Why I may never take a taxi again (Or Why Car2Go and Uber will win)
Getting around by bike is my typical transportation MO. And let’s face it bikes are awesome.
However, there are times a bike just seems sub-optimal so we are faced with the what-to-drive dilemma. I want to focus on what used to be my default means of going somewhere on my own: a cab. I have taken thousands of cabs all over the world. They are really good, fast, pretty cheap and work when you are drunk.
There are two new options on the scene in Vancouver: Car2Go and Uber. Car2Go has replaced 100% of my sober cab rides and the Uber threatens the remainder.
Car2Go is car sharing that is simply awesome (you can see all the details here). It allows you to get a car on the go (finding available cars and there location via Android or iOS app or web app). The transaction of getting into the car (security handled via wireless smart card transaction) is super low friction. And it is dirt cheap. Typical rides in downtown cost $2-4, with my most expensive ride to East Vancouver being $7. I figure this 60-75% cheaper than taxi and generally more convenient.
Uber is smartphone enabled private driver service. To get a car, you launch the application, pick your location and the driver is on the way. I tried this last night and my experience was not great. I use an Android phone and the “love” they have put into it seems to be lacking compared to the iOS version of their app. I had trouble closing out the transaction and by the time I got outside, my driver was gone with the next car 20 minutes away.
They still seem to be in pre/early launch mode so may be working out the kinks here. And I’ve heard about awesome experiences from others so will give it another go.
The interesting thing about Uber is that they radically change the economics for private drivers. Normally these drivers are idle for much of the day: they average 5 (yes 5) rides a day.

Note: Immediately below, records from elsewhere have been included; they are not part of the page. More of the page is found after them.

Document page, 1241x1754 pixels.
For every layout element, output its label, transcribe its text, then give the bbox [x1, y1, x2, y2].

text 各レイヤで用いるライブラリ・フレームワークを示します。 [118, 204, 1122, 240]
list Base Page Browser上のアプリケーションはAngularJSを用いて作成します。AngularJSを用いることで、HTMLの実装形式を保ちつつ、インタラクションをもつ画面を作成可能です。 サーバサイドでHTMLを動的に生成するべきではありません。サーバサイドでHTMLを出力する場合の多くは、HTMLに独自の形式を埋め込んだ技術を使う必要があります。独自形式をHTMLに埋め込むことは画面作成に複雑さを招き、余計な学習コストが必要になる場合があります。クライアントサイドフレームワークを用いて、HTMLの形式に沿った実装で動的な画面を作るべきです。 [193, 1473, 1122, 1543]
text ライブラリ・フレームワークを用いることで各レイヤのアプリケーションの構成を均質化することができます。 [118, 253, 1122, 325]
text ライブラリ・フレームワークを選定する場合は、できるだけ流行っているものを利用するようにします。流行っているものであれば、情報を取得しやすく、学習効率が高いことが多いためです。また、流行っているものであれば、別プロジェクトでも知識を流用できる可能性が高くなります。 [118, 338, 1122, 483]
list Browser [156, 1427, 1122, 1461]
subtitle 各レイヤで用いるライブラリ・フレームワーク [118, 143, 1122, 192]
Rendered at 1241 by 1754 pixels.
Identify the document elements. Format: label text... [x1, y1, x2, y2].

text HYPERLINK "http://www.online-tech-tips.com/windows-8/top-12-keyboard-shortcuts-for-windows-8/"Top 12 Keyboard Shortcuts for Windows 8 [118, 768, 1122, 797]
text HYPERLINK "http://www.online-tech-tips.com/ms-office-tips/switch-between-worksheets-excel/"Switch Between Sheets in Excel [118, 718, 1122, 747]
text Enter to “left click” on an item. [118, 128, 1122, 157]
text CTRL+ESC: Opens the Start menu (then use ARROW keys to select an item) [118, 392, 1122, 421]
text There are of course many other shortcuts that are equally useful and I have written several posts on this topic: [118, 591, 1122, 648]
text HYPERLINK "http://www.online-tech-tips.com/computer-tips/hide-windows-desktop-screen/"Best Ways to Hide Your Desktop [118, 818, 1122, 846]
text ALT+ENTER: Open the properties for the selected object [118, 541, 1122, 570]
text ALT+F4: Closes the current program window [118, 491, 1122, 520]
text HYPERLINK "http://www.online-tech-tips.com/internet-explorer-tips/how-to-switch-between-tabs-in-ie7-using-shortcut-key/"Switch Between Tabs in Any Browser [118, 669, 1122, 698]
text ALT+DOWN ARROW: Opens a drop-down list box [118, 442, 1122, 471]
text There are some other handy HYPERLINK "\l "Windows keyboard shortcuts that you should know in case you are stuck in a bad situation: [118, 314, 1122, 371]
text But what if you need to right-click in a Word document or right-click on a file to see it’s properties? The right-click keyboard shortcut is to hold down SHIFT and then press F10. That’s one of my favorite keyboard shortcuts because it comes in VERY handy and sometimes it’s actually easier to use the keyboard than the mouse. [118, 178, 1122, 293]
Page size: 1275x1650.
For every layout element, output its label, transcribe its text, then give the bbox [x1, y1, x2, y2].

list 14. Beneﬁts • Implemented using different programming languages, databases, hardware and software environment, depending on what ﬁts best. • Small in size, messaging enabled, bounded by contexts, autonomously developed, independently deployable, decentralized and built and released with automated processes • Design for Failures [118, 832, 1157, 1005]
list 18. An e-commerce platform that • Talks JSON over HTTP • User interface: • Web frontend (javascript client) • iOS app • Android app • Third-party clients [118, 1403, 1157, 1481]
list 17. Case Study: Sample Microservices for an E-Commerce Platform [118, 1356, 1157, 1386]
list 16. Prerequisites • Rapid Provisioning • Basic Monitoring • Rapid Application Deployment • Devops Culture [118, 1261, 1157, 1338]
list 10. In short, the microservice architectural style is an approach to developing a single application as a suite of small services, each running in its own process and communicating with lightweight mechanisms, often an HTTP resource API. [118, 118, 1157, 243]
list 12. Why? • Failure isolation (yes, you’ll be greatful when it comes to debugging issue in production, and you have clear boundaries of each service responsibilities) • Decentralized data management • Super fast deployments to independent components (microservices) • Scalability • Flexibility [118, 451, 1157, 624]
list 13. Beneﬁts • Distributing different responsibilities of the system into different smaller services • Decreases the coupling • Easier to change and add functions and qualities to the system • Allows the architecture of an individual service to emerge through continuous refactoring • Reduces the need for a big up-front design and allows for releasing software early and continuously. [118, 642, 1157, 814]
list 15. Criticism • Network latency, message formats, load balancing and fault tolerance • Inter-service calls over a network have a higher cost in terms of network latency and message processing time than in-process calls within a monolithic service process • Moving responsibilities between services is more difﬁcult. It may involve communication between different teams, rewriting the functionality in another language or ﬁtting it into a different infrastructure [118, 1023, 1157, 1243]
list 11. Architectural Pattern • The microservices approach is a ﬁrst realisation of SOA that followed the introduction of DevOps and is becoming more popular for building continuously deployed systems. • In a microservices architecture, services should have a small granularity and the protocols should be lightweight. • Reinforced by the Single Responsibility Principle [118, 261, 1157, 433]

With Uber, they allegedly get way more. So despite giving a cut of their revenue to Uber, their total revenues have gone way up.
The story here is, despite cabs being a good option and a deeply entrenched incumbent, they are going to get pressured by these two options which embrace technology and radically change the economics for the customer and, in the case of Uber, the driver of private car services. Uber, or similar technologies, at least holds the promise of making cab economics better by improving utilization and capacity rates for cabs. But Car2Go seems like a real game changer.